How You Can Use This
So, how can you find the same clarity in your life? For me, it comes down to priorities. We're far too much in the habit of thinking that everything is a priority when almost nothing is. So, if I just said, "You have to prioritize," I'd be setting you up for failure. Instead, we can use a framework for stepping through all the things we think are important and find the ones that are. It's called "The 5/25 Rule," and it's got an excellent video that explains it well here:
Here's the TL;DR version:
Write down 25-30 things that you want to accomplish in the foreseeable future. Nothing is off the table.
Then, rank the items in order of importance, and rewrite the list, starting at 1 and continuing to the end (with 1 being the most important thing), and then circle the top five.
Now, everything you didn't circle just became your "Avoid At All Cost" list.
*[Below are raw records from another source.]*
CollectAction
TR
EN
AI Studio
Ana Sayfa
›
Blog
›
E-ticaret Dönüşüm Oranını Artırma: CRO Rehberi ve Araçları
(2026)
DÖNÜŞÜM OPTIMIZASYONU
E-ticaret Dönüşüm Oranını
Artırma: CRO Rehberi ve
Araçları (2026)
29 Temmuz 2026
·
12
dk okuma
Congratulations, you've identified your priorities! From now on, in everything you do, you can decide whether you’re moving toward or away from one of those five things. You do things that move you closer, and don't do things that move you away. Here's your challenge: Set this as your rule for life, your North Star, for six months, and tell me at the end that you're not a completely changed human.
Conclusion
Ultimately, clarity isn’t about perfectly balancing every aspect of life—it’s about aligning your actions with what truly matters. This clarity has been liberating, enabling me to step off the hamster wheel of trying to “do it all” and instead concentrate on what truly matters. It’s a process, not a destination. There will always be adjustments, moments of doubt, and opportunities to grow. However, the rewards of living intentionally and being fully present for the people and values that define your life are worth every effort. Life will never stop pulling us in different directions, but we can choose our response. When we prioritize purposefully, we don’t just survive the chaos—we thrive within it. Take the time to define your five priorities, embrace them fully, and observe how they transform your world.